A reportagem tentou contato com os envolvidos e permanece à disposição para atualizar a matéria diante de eventuais esclarecimentos. As informações podem ser encaminhadas para o e-mail: redacao@radiocalcada.com.br.

Situação atual

Os demonstrativos contábeis foram publicados em cumprimento à obrigação legal de transparência das estatais. Não há, até o momento de publicação desta reportagem, registro público de processo de fiscalização instaurado pelo TCE-PI especificamente sobre o balanço de 2025 da Porto Piauí, nem de qualquer autuação ou determinação emanada do órgão de controle externo com relação à empresa.

Possíveis desdobramentos

O quadro descrito nos documentos oficiais abre ao menos três linhas de acompanhamento jornalístico e institucional:

Controle externo: O TCE-PI, ao analisar as contas anuais da Porto Piauí referentes ao exercício de 2025, poderá questionar a consistência das rubricas de despesa — em especial as pesquisas científicas e tecnológicas de R$ 2,7 milhões — e exigir a demonstração das contraprestações recebidas pelo erário.

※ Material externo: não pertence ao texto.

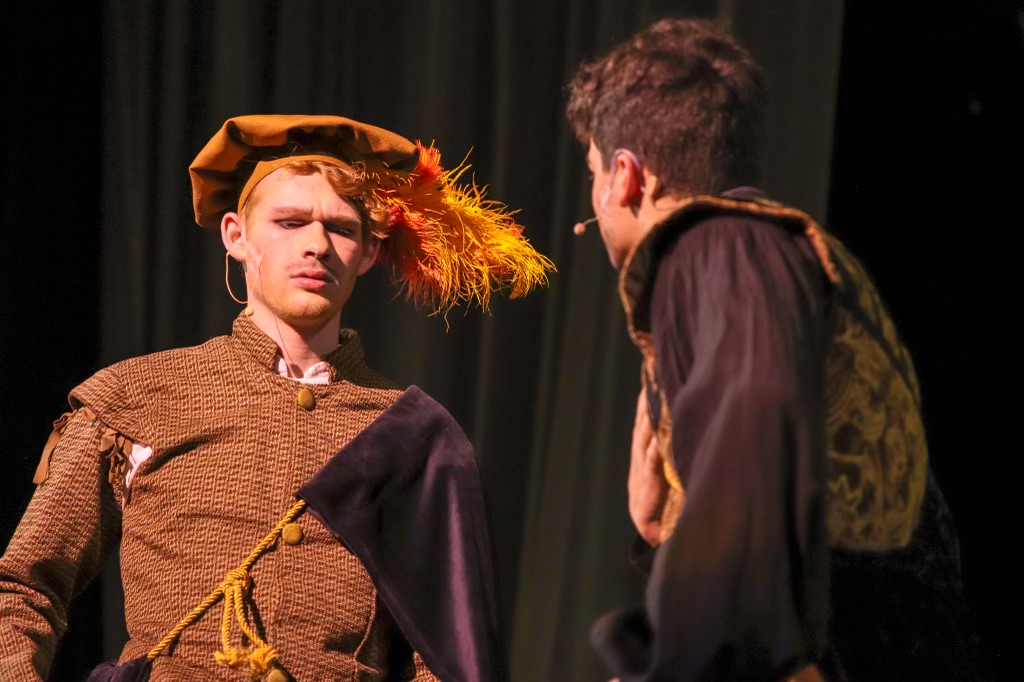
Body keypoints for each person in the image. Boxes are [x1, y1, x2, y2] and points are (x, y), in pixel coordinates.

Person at [0, 115, 553, 682]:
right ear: (237, 236)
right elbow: (24, 586)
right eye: (290, 222)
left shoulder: (411, 434)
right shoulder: (137, 398)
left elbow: (442, 657)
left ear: (367, 252)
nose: (317, 245)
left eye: (341, 228)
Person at [567, 18, 983, 682]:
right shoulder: (778, 251)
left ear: (625, 176)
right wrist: (663, 529)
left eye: (591, 173)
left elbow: (754, 424)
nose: (589, 209)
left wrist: (694, 661)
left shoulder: (720, 247)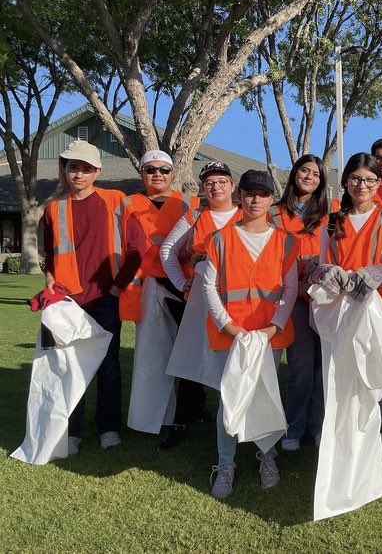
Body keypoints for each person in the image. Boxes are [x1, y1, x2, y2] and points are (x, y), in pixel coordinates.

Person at [311, 152, 382, 520]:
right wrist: (327, 272)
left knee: (368, 391)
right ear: (345, 181)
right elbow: (319, 264)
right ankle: (337, 464)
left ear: (379, 182)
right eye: (355, 179)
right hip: (337, 315)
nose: (362, 186)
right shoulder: (331, 221)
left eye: (369, 180)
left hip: (374, 316)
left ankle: (366, 471)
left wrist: (375, 271)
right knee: (338, 390)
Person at [42, 140, 147, 455]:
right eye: (73, 167)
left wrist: (116, 288)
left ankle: (108, 428)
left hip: (104, 298)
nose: (78, 174)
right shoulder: (53, 209)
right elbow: (50, 255)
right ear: (65, 169)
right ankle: (72, 431)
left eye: (86, 168)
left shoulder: (115, 201)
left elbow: (137, 249)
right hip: (66, 300)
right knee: (69, 365)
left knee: (108, 365)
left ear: (97, 171)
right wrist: (49, 284)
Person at [203, 169, 299, 499]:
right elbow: (209, 287)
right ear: (239, 196)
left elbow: (290, 288)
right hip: (229, 334)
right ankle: (225, 463)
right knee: (228, 399)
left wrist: (275, 327)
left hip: (268, 336)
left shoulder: (287, 241)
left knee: (266, 396)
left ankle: (266, 456)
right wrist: (229, 326)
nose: (255, 199)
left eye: (263, 194)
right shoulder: (220, 238)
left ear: (272, 199)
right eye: (249, 193)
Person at [161, 161, 241, 448]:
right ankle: (182, 419)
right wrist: (180, 281)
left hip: (236, 297)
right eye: (209, 182)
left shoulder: (246, 215)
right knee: (192, 355)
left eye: (221, 181)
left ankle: (236, 422)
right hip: (200, 297)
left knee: (234, 359)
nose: (216, 187)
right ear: (203, 188)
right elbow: (168, 248)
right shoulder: (196, 215)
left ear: (232, 185)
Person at [123, 150, 201, 446]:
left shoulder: (188, 203)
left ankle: (191, 408)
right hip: (148, 285)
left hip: (183, 285)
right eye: (151, 170)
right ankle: (157, 413)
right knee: (154, 353)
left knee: (189, 349)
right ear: (142, 173)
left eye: (164, 170)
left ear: (173, 173)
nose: (158, 175)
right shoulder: (128, 204)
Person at [273, 154, 333, 452]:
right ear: (295, 173)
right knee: (299, 367)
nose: (309, 176)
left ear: (322, 181)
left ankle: (319, 426)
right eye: (304, 170)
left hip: (324, 299)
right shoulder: (275, 213)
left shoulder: (330, 215)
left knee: (324, 368)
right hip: (294, 298)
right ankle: (294, 427)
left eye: (316, 174)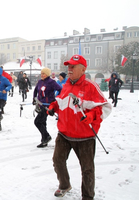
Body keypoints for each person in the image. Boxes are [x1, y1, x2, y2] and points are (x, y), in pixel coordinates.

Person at [46, 55, 112, 200]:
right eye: (68, 66)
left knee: (87, 169)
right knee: (58, 161)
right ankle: (64, 185)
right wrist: (52, 107)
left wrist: (91, 116)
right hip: (64, 133)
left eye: (73, 66)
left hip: (85, 137)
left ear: (83, 69)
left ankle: (88, 196)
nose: (69, 69)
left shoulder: (91, 86)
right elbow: (60, 103)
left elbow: (105, 107)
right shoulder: (66, 85)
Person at [33, 68, 62, 148]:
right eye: (41, 73)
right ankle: (44, 140)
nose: (42, 75)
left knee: (37, 122)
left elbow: (60, 89)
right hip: (40, 105)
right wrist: (34, 99)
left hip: (48, 106)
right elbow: (35, 91)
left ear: (47, 74)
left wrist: (55, 99)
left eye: (44, 74)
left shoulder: (51, 82)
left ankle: (46, 136)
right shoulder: (40, 82)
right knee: (42, 122)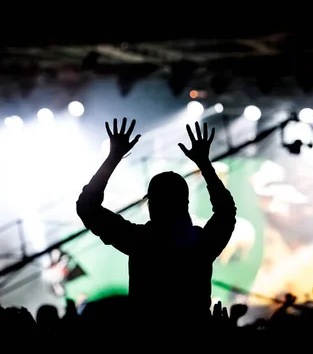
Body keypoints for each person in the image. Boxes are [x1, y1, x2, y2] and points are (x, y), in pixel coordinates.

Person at [76, 118, 236, 325]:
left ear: (151, 204)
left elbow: (87, 207)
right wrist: (204, 164)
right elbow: (226, 212)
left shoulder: (139, 241)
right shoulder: (201, 244)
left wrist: (113, 157)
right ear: (185, 203)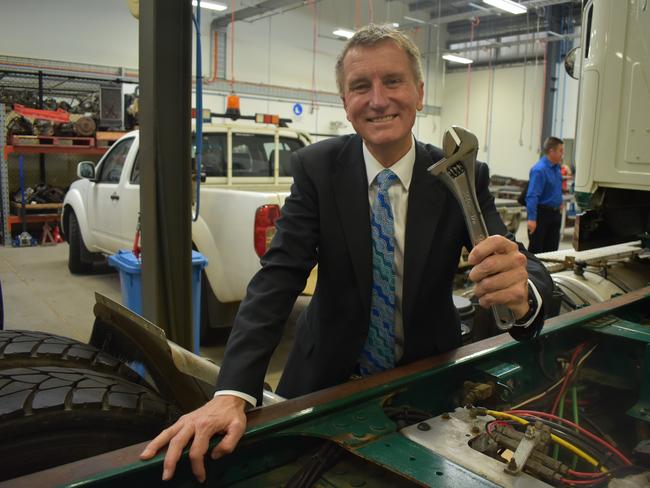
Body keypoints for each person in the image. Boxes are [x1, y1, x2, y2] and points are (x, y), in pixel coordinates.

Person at [141, 24, 554, 483]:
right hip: (323, 379)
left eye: (393, 81)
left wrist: (523, 292)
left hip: (427, 382)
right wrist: (233, 390)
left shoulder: (460, 175)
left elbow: (519, 262)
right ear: (345, 102)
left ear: (419, 92)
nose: (378, 100)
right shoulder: (317, 169)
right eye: (361, 86)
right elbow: (278, 277)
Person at [526, 137, 565, 253]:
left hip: (555, 214)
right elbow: (532, 195)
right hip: (541, 215)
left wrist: (559, 202)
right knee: (537, 250)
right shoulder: (539, 170)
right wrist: (532, 219)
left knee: (552, 250)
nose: (562, 154)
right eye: (560, 151)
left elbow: (556, 188)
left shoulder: (557, 168)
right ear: (551, 151)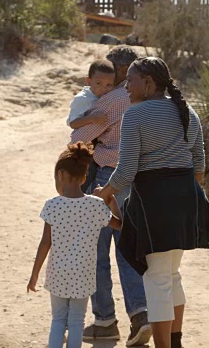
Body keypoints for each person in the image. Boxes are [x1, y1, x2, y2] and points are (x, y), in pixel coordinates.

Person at [94, 57, 209, 348]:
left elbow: (126, 171)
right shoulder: (187, 112)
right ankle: (175, 342)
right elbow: (199, 164)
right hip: (186, 199)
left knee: (157, 279)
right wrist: (184, 196)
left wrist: (102, 194)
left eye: (130, 80)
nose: (126, 86)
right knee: (171, 274)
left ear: (149, 83)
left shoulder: (136, 115)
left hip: (154, 202)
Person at [69, 46, 151, 346]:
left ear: (119, 70)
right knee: (129, 247)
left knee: (96, 251)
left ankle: (105, 320)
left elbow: (79, 137)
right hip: (141, 179)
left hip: (108, 178)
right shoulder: (152, 97)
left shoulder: (116, 98)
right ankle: (140, 314)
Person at [26, 142, 123, 348]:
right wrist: (112, 202)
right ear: (84, 177)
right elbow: (119, 225)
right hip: (84, 274)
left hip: (57, 273)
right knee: (77, 321)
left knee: (58, 320)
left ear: (60, 174)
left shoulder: (52, 205)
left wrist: (35, 274)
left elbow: (45, 243)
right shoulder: (96, 205)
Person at [67, 59, 115, 193]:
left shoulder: (108, 97)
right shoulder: (83, 99)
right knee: (81, 181)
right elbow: (73, 123)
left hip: (97, 150)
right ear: (88, 81)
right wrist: (92, 119)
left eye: (109, 85)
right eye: (98, 83)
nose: (104, 88)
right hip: (83, 149)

Contratações: As oito nomeações em livre provimento, publicadas simultaneamente com efeitos retroativos, poderão ser objeto de questionamento pelo Ministério Público Estadual quanto à observância das regras de seleção pública exigidas pela Lei das Estatais.

Sustentabilidade fiscal: À medida que a empresa se aproxima de uma década de existência sem receita operacional e com prejuízo acumulado superior a R$ 34 milhões, a Assembleia Legislativa poderá requerer informações ao Poder Executivo sobre o horizonte de retorno dos investimentos públicos acumulados na companhia — estimados, somando o AFAC acumulado, em mais de R$ 55 milhões.

Fonte: Diário Oficial do Estado do Piauí, edição nº 84/2026, 5 de maio de 2026, páginas 35 a 43 — Demonstrativos contábeis da Companhia de Terminais, Portos e Hidrovias do Piauí S/A (Porto Piauí), CNPJ 19.045.674/0001-30, exercício findo em 31 de dezembro de 2025.